START Supplied records
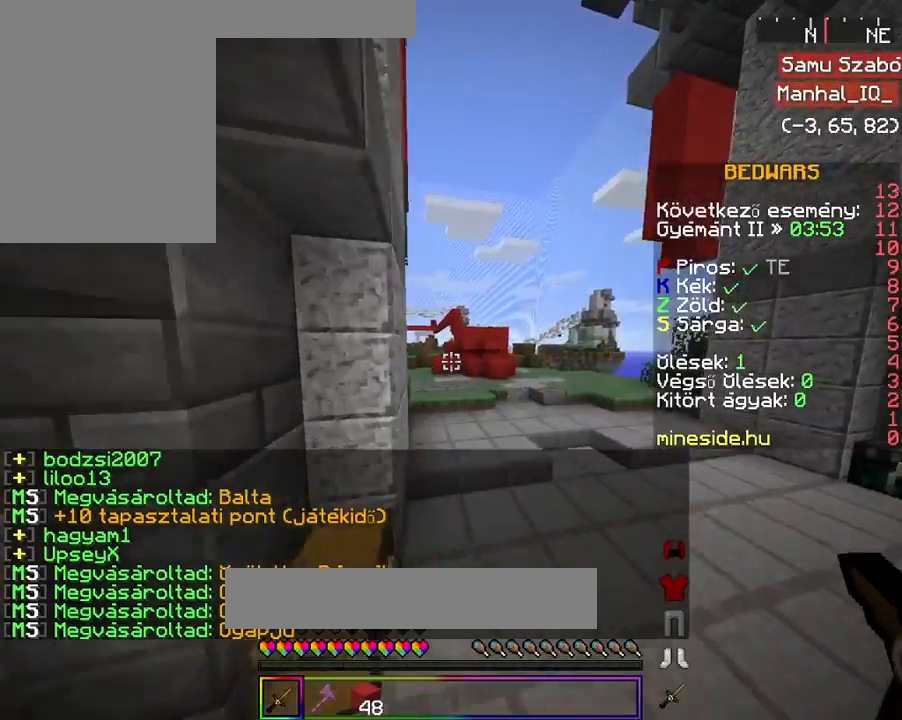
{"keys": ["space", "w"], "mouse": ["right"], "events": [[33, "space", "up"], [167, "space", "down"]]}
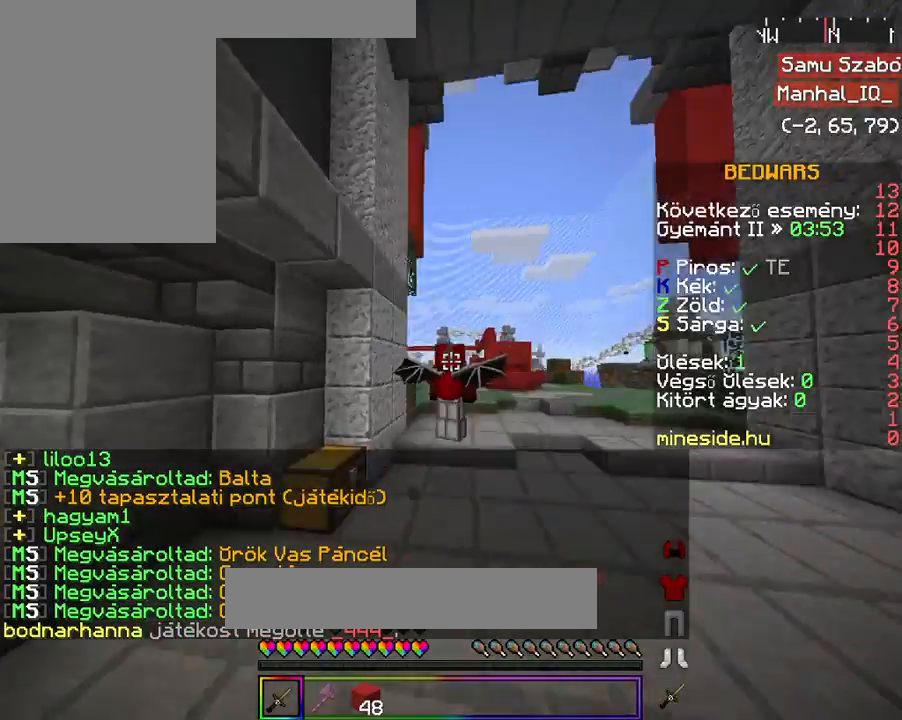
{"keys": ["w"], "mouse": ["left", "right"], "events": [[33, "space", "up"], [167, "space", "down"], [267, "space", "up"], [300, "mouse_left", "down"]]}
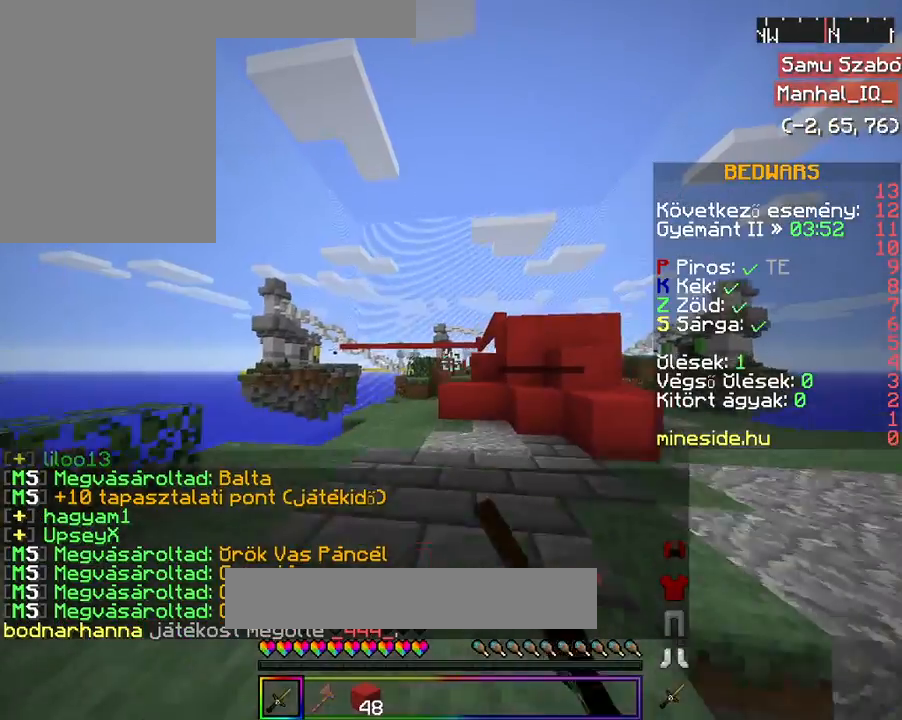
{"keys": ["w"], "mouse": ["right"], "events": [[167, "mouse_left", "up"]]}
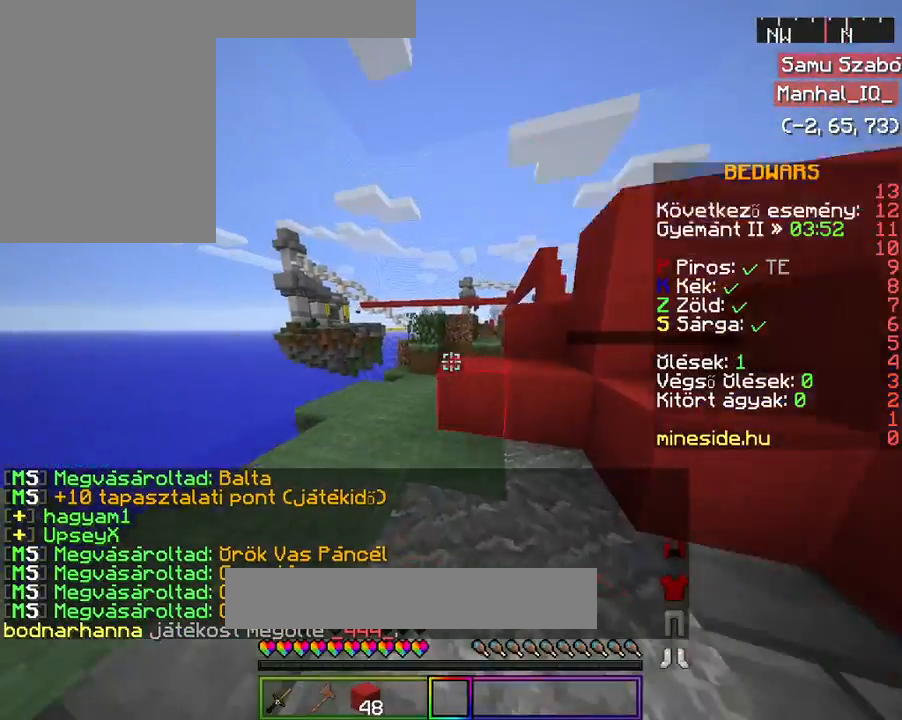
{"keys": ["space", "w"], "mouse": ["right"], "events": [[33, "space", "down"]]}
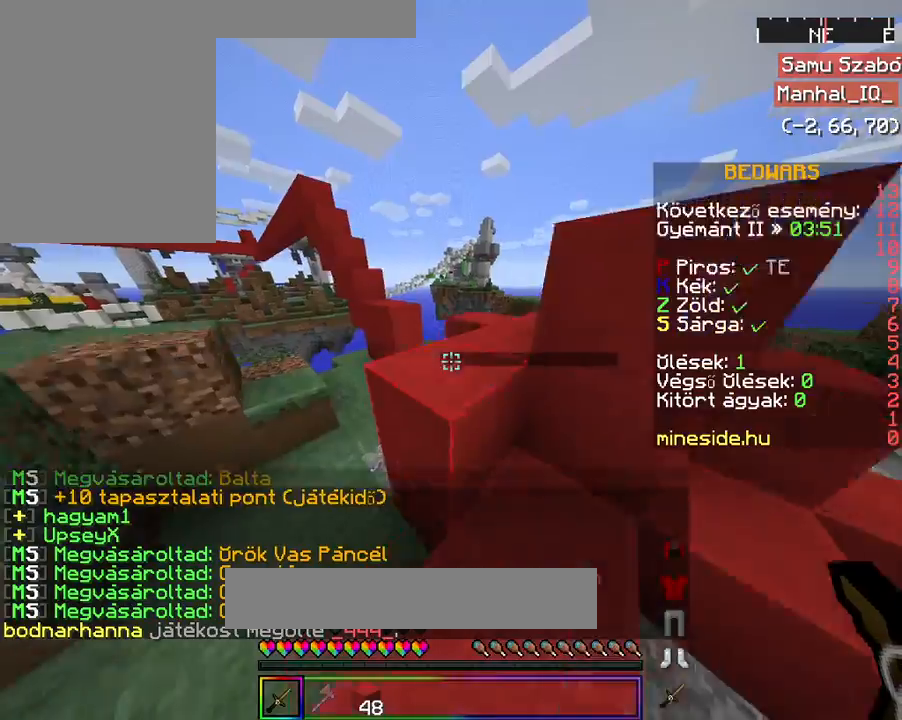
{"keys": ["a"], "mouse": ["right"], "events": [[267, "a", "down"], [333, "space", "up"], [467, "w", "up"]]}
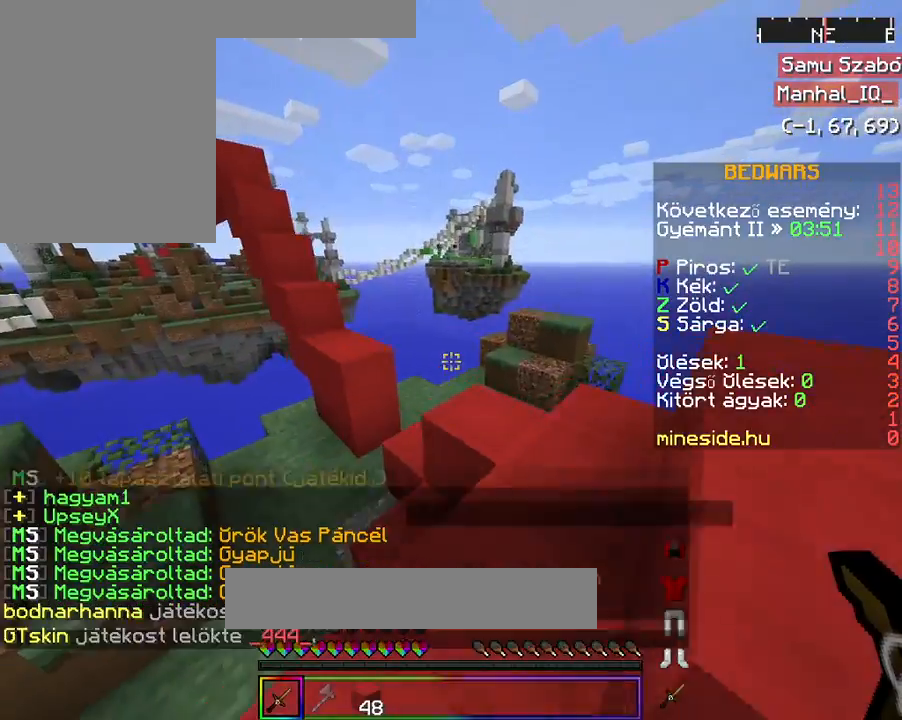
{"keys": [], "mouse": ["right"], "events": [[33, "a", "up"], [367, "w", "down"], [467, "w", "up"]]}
END Supplied records
START Supplied records
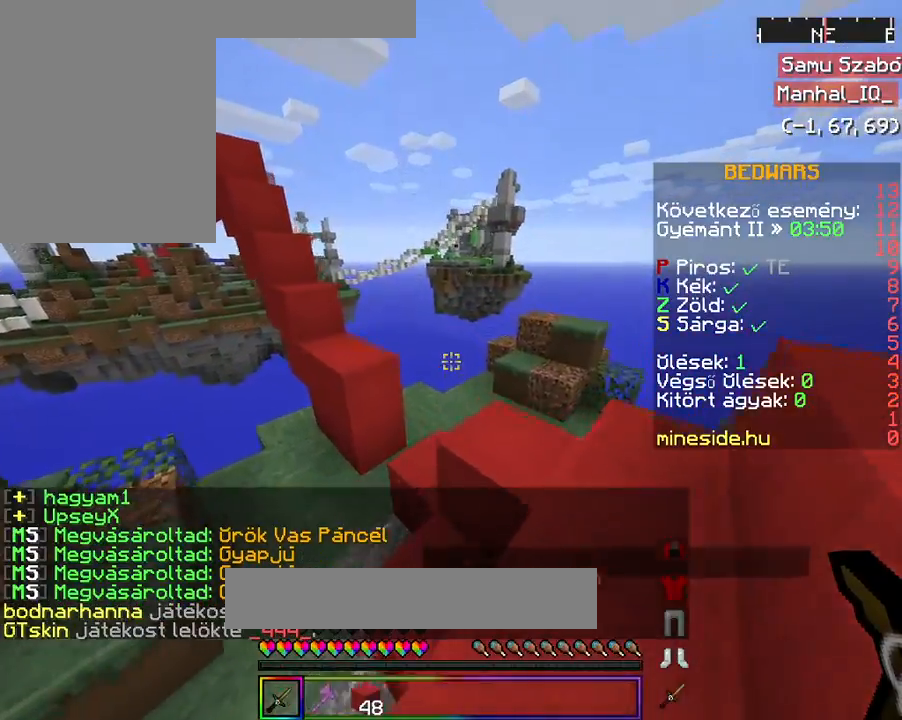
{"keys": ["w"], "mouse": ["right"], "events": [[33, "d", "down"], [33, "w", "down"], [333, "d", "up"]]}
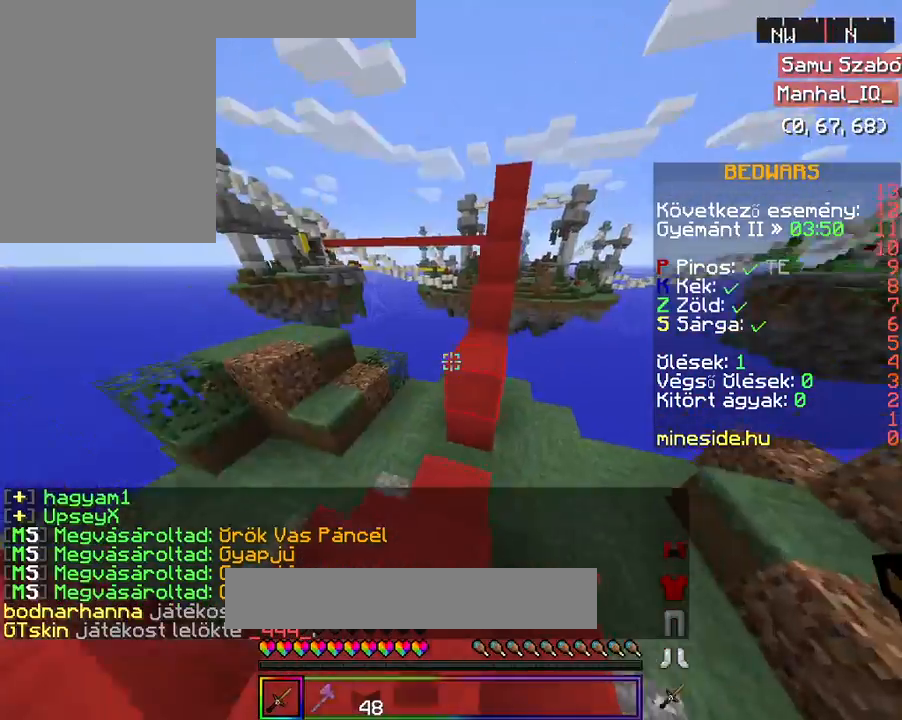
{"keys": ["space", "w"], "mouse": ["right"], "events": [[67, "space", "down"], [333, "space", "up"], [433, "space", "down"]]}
END Supplied records
*Exercise:* Whenever the word "space" appears in a line of the listing, copy out that line.

*Solution:*
{"keys": ["space", "w"], "mouse": ["right"], "events": [[33, "space", "up"], [167, "space", "down"]]}
{"keys": ["w"], "mouse": ["left", "right"], "events": [[33, "space", "up"], [167, "space", "down"], [267, "space", "up"], [300, "mouse_left", "down"]]}
{"keys": ["space", "w"], "mouse": ["right"], "events": [[33, "space", "down"]]}
{"keys": ["a"], "mouse": ["right"], "events": [[267, "a", "down"], [333, "space", "up"], [467, "w", "up"]]}
{"keys": ["space", "w"], "mouse": ["right"], "events": [[67, "space", "down"], [333, "space", "up"], [433, "space", "down"]]}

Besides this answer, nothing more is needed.